Tschernobyl – die Reaktorkatastrophe vom 26. April 1986 ist zum Synonym für den Super-GAU geworden. Und nun droht er einen neuen Namen zu bekommen: Fukushima. In Japan wurde der atomare Notfall ausgerufen. Menschen in der Nähe von Fukushima wurden verstrahlt. Ein Massenexodus hat begonnen. Durch die Trümmer, über zerstörte Straßen. Dazu die apokalyptischen Bilder der letzten Tage von Seebeben, Flutwellen und Bränden, Ruinen und Chaos. Menschen und das, was sie geschaffen haben, werden zum Spielball der Naturgewalten.

Die Menschen in Japan haben sich mit Intelligenz und Technologie dagegen zu schützen versucht. Das Risiko, in dieser Region Atomkraftwerke zu betreiben, die ihre Energieversorgung sichern, sind sie eingegangen. Hochgradig geschützt. Und nun bleibt nur noch, den Tod zu beklagen. Den Tod der Ertrunkenen, der Verbrannten, der Erschlagenen und der Verstrahlten. Der Tod – er bleibt der Skandal allen Lebens.

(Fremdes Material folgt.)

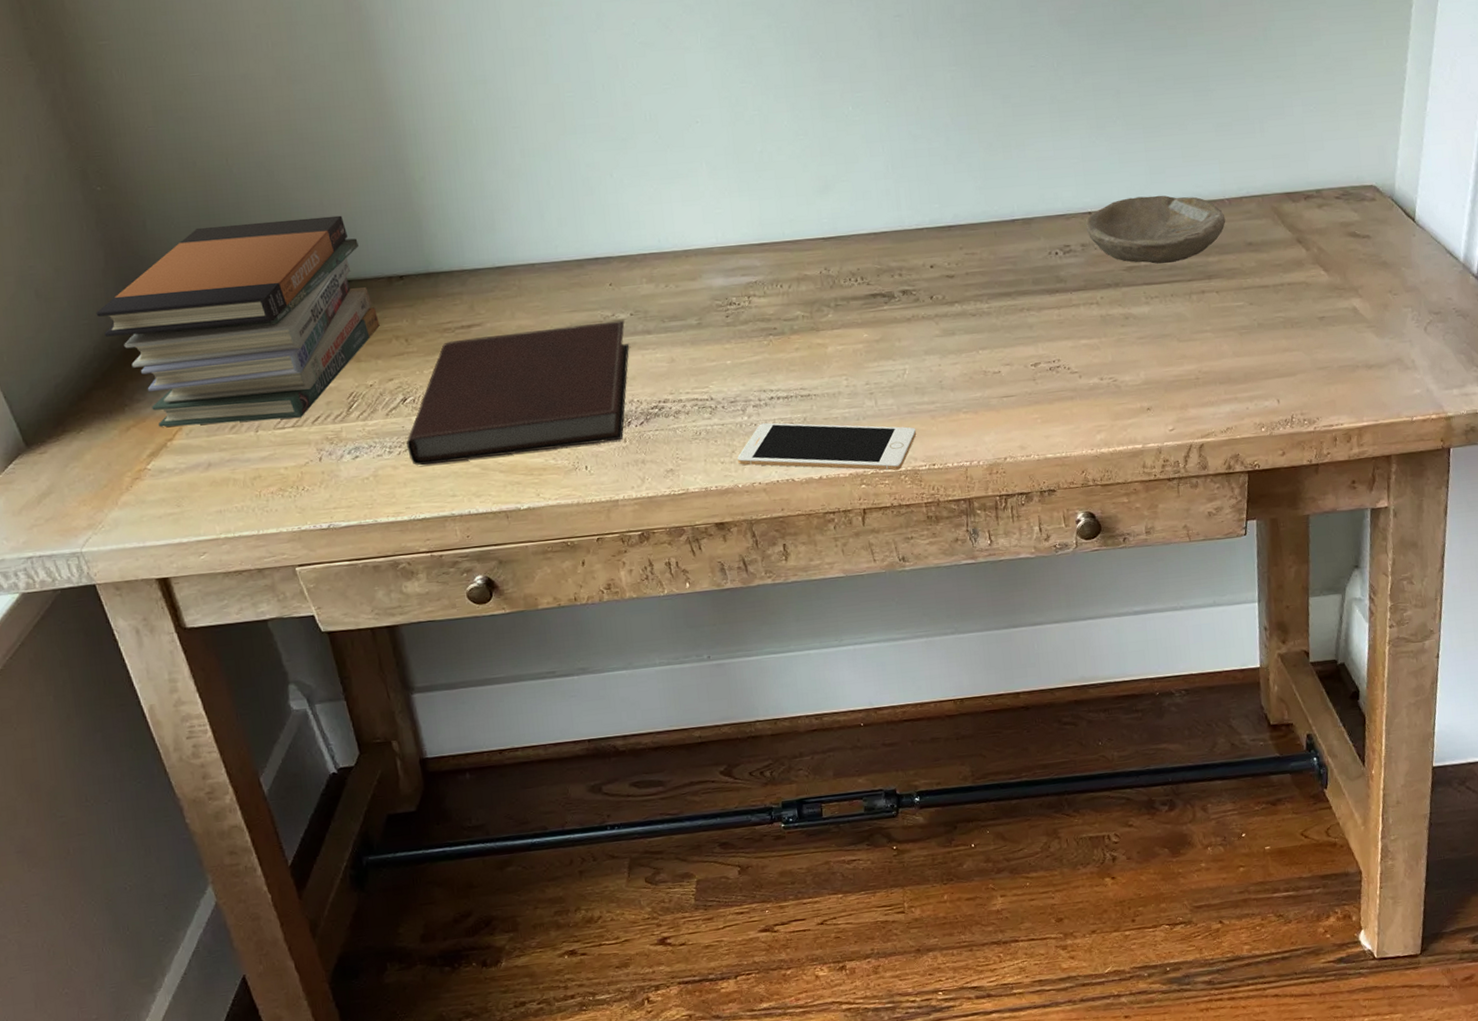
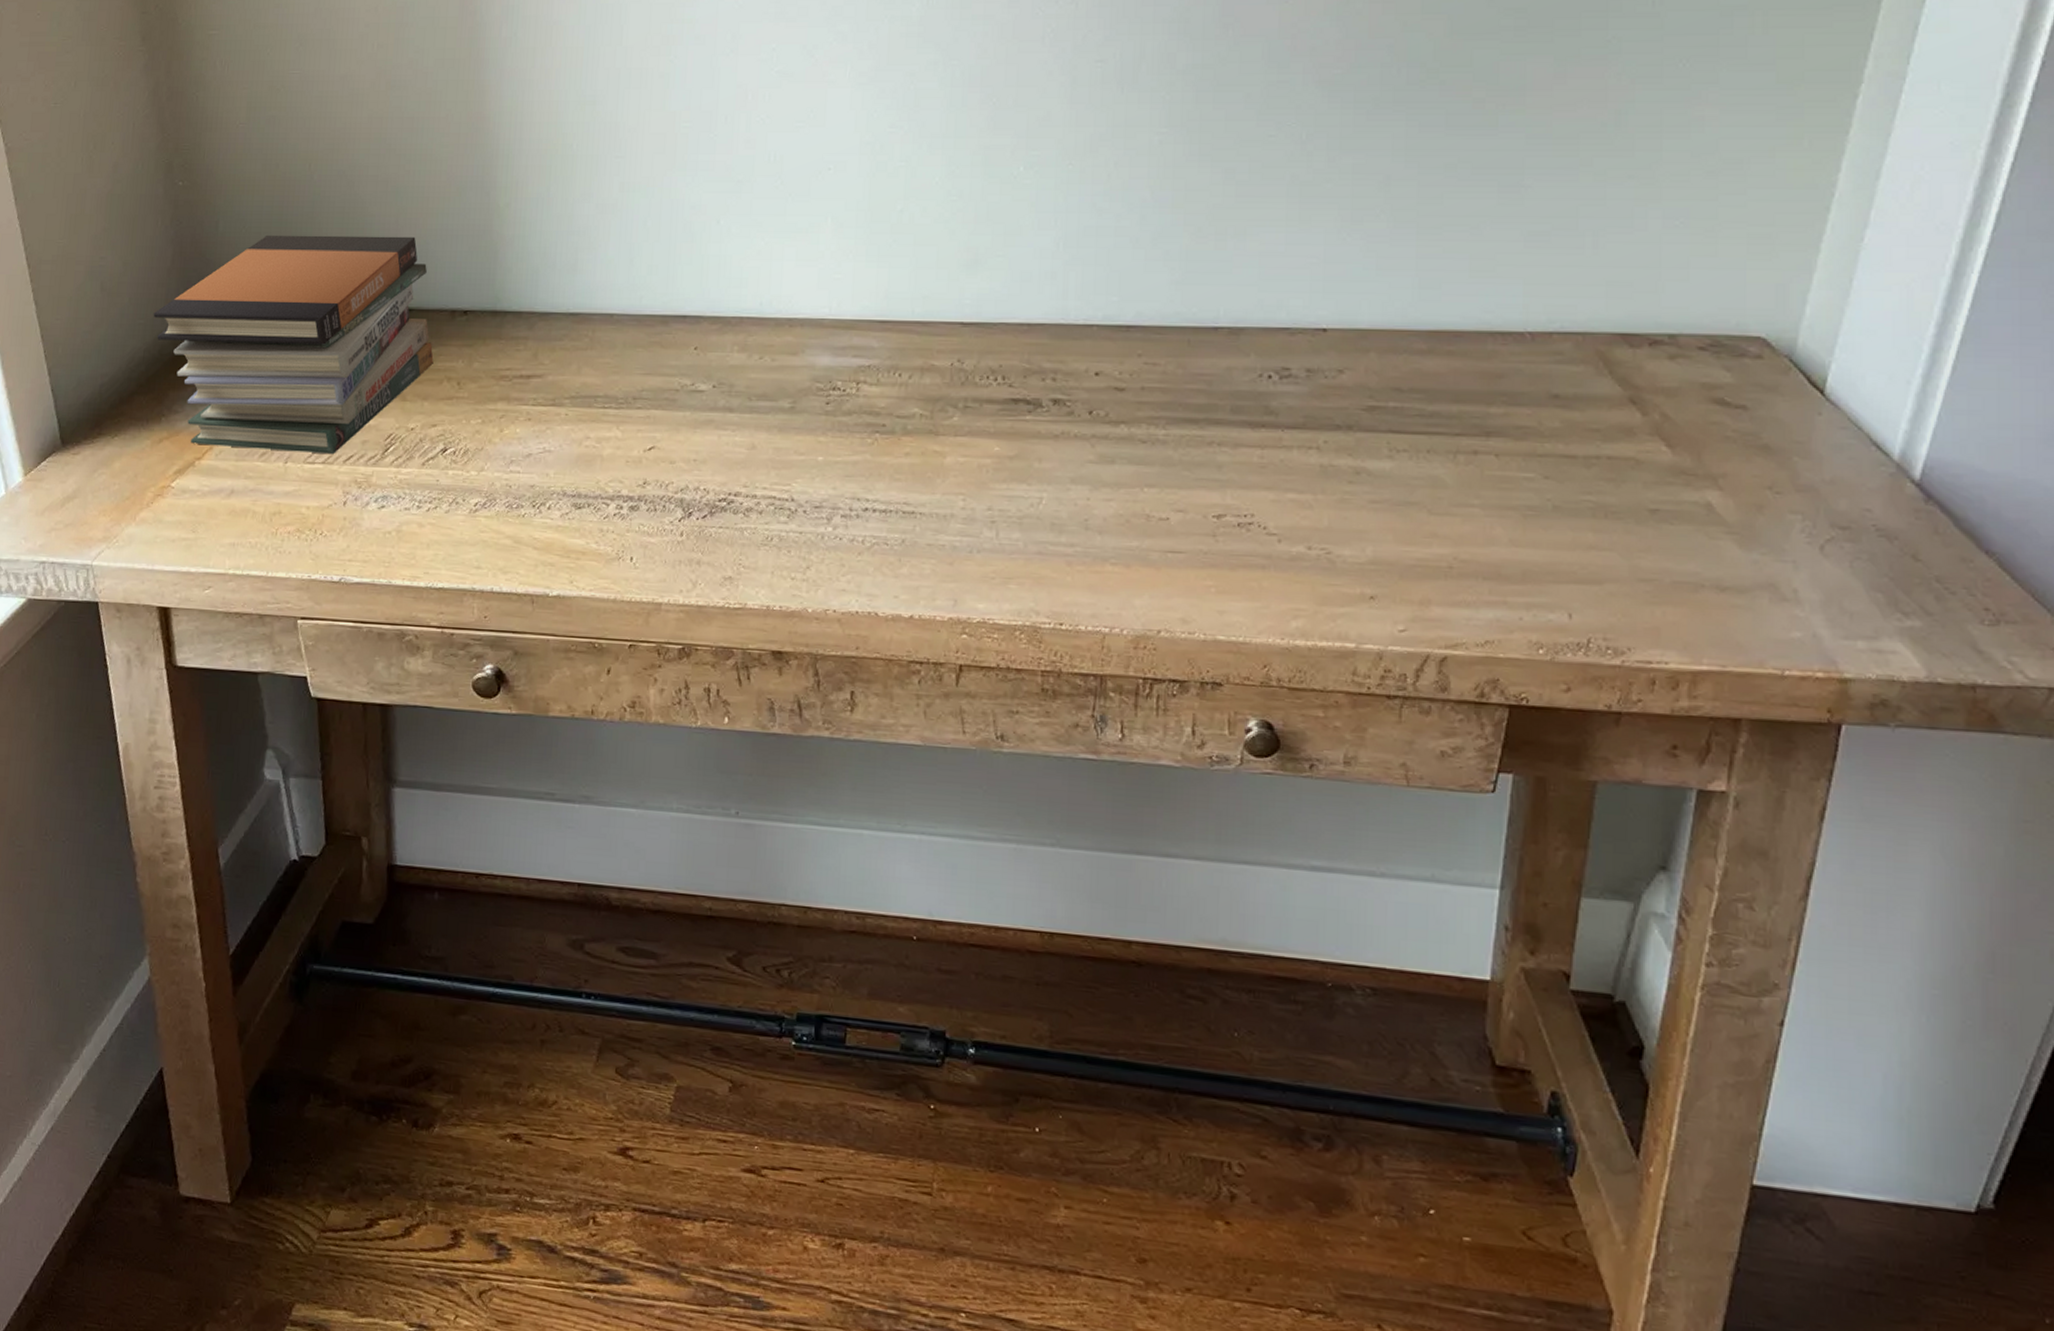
notebook: present [406,320,630,466] -> none [438,390,706,533]
cell phone: present [737,422,917,471] -> none [812,539,1045,623]
bowl: present [1085,195,1226,264] -> none [1316,316,1523,408]

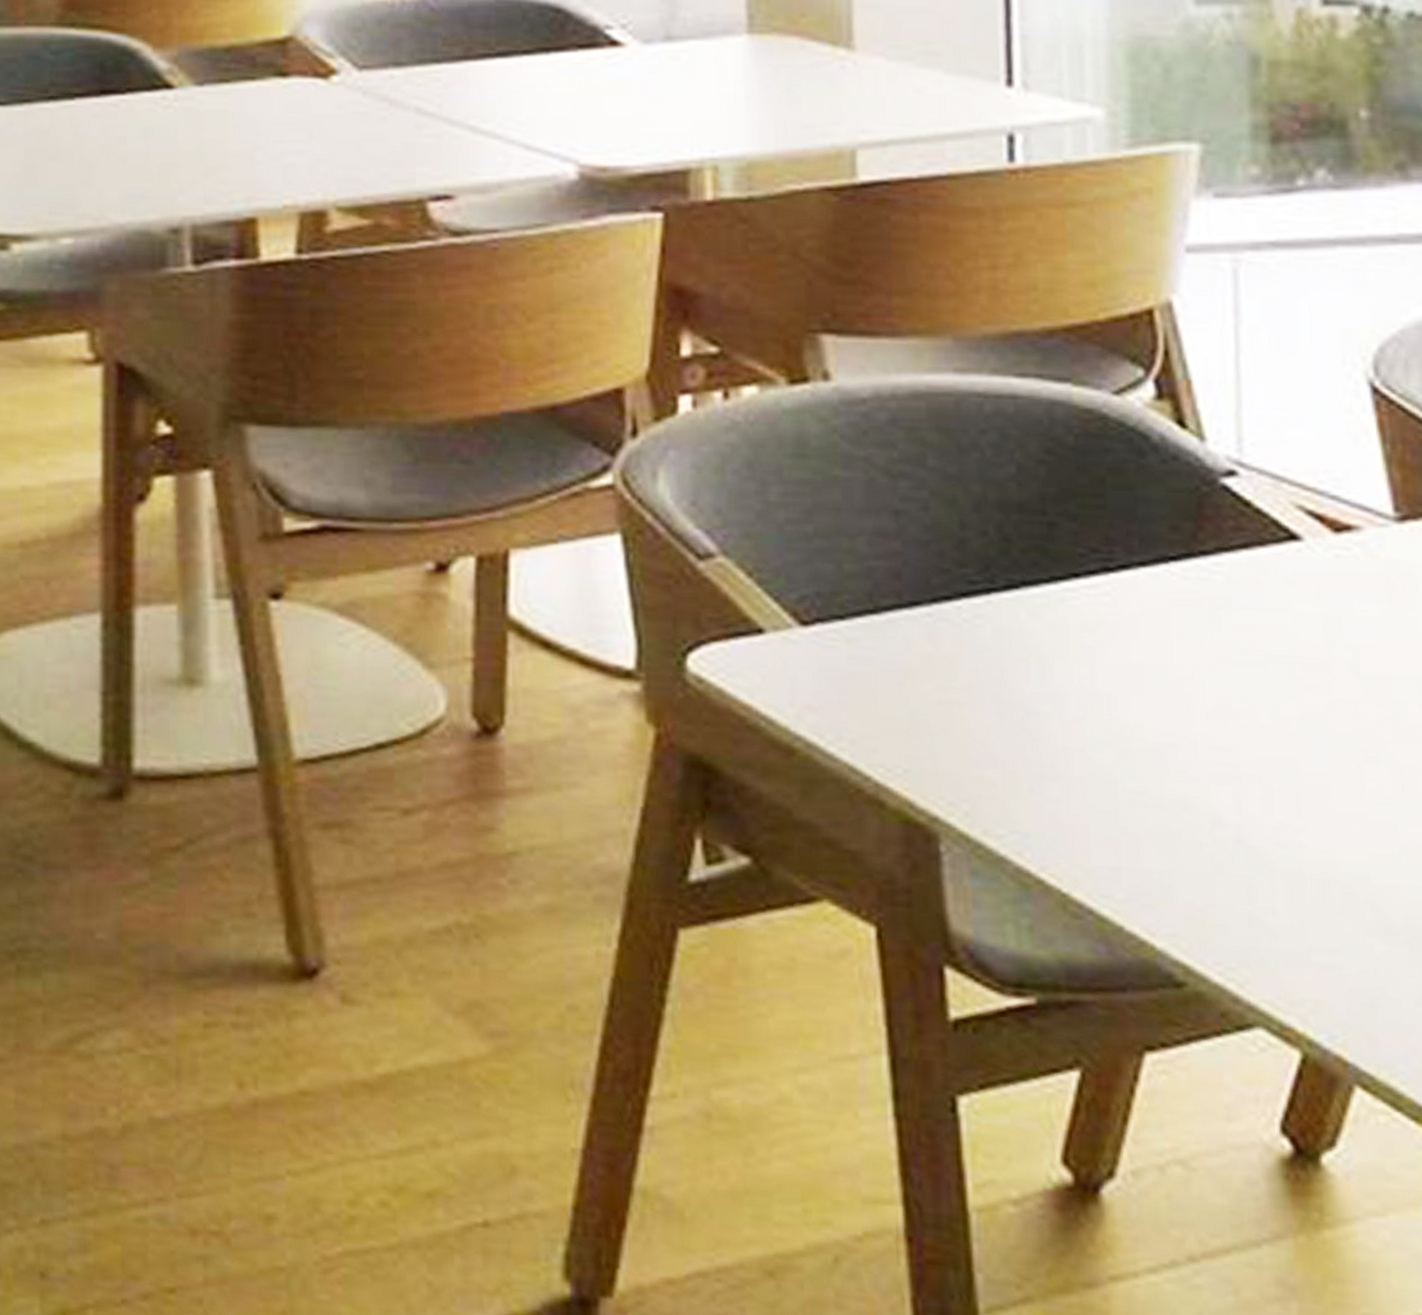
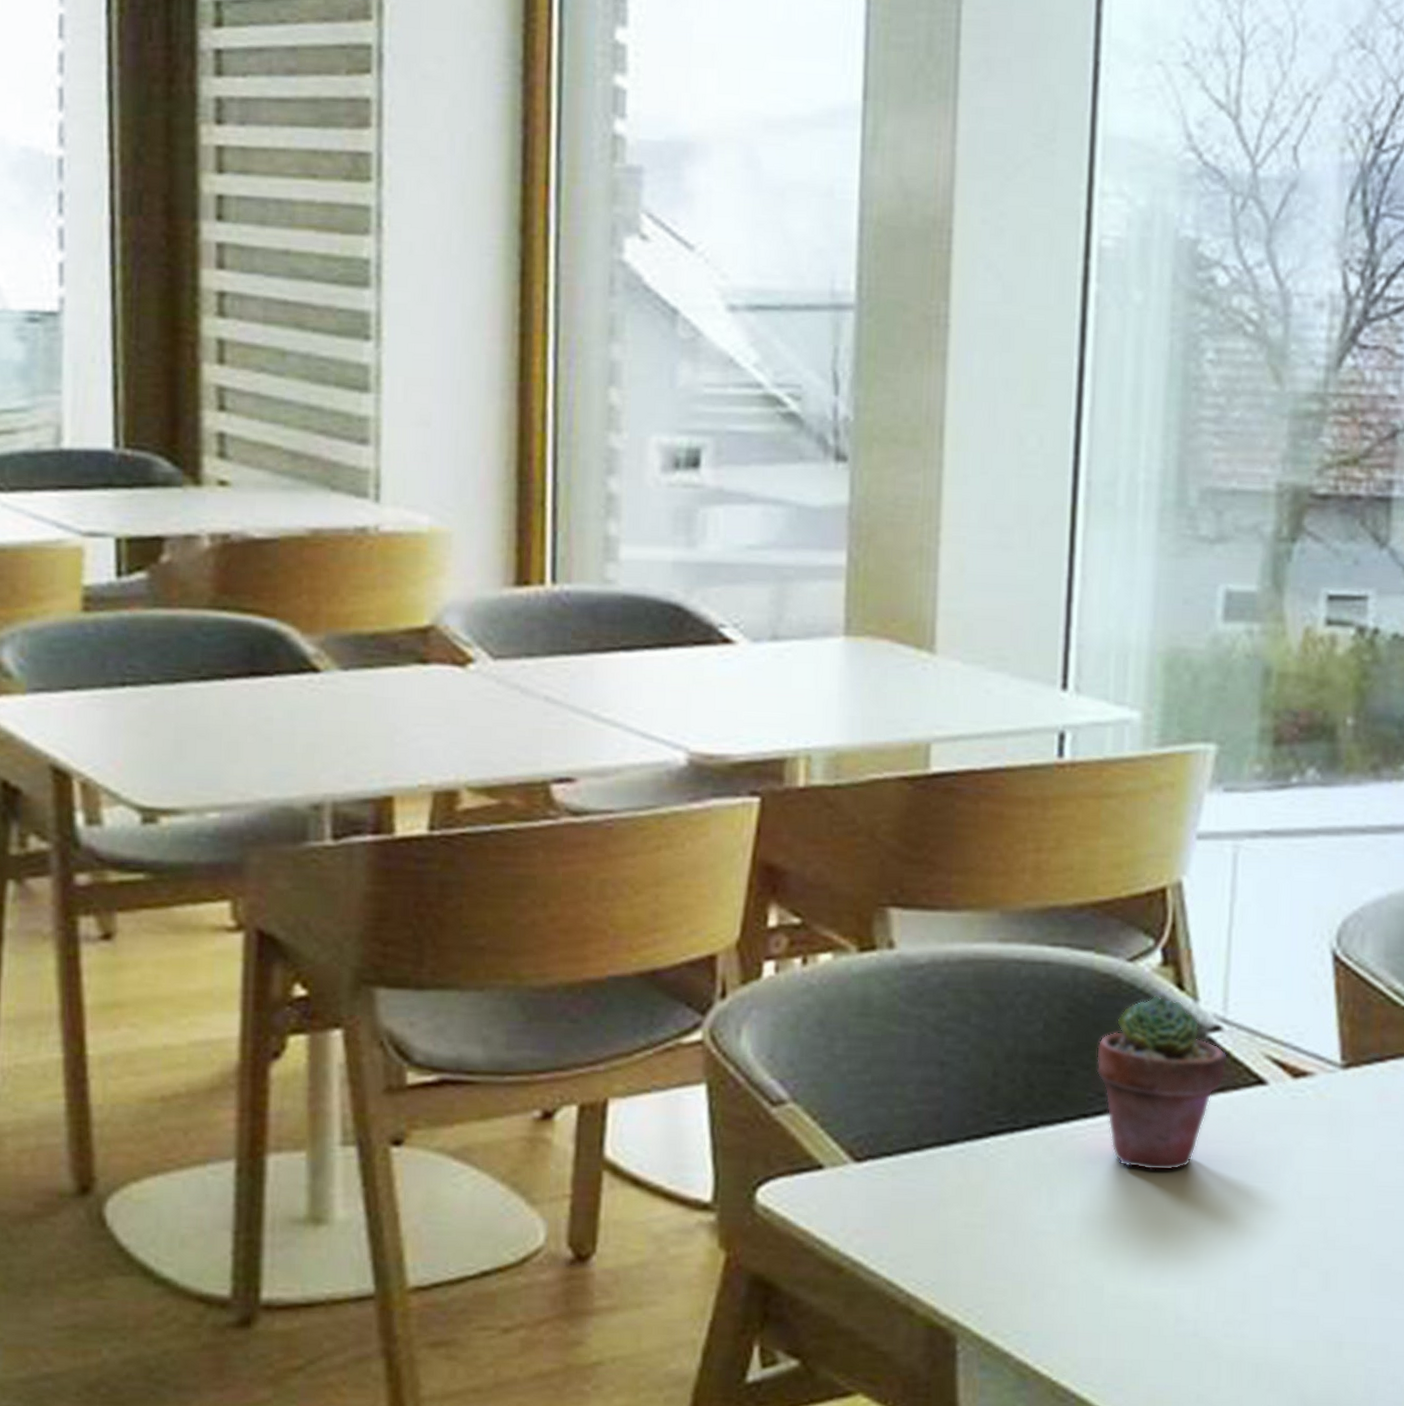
potted succulent: none [1083,434,1250,642] -> present [1096,995,1228,1171]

„Mein Gott, mein Gott, warum hast du mich verlassen?“ (Psalm 22,2 und Markus 15,34; Matthäus 27,46)
So betet ein Mensch vor tausenden von Jahren, so betet Jesus am Kreuz. So schreit er nach Gott. Alle Menschen, die diesen Psalm Jahrhunderte lang nachsprachen, zeichneten in diese Worte ihre eigenen Erfahrungen von Zerbrechen und Sinnlosigkeit ein. Was bleibt, das ist dieser letzte Schrei: Warum? Immer wieder. Beim Warten auf dem Dach in der nächtlichen Kälte, wenn die Flut höher steigt, bei dem Reaktorunfall, wenn ich der Strahlung hilflos ausgeliefert bin.
Durch das Fernsehen und Internet trifft mich die Wucht der Bilder unmittelbar. Und ich spüre: Das Leben ist kostbar. Zerbrechlich. Es braucht Schutz. Der menschliche Machbarkeitswahn bekommt einen Dämpfer.
Es ist Karfreitag in der Welt. Das Warum lässt sich nicht auflösen in Erklärungen. Das ist biblisch gesprochen ein Zustand äußerster Gottesferne und starker Glaubenszweifel. Gott, wo bist du? Gott ist da. Gerade in dieser Frage – wo bist du? Gott ist da – mitten in meinen Zweifeln, in meiner Wut. Gott selbst hängt am Kreuz, liegt unter den Opfern, wird begraben. Gott schickt keine Katastrophen. Gott ist da, bei den Frauen, die seinen Leichnam suchen und ihn salben wollen. Bei den Frauen, die sich nicht lähmen lassen von den grausamen Folterern Jesu. Gott ist in mir, wenn ich mich nicht lähmen lasse von den Karfreitagsszenen, sondern meine Lehren daraus ziehe. Wenn mir die Ereignisse von Tschernobyl und Fukushima die Augen öffnen und ich nicht nachlasse, sie in die energiepolitischen Diskussionen einzubringen. Wenn ich für die Menschen in Japan bete: Gott, erhalte ihnen ihre innere Stärke, trotz aller Schäden an Leib und Seele. Setze uns in Bewegung, dass wir helfen wo wir gebraucht werden – überall auf der Welt.

 

1 Schuchardt, Erika und Lew Kopelew:
Die Stimmen der Kinder von Tschernobyl. Geschichte einer stillen Revolution.
Herder-Spektrum-TB 1996. 189 S., S. 54.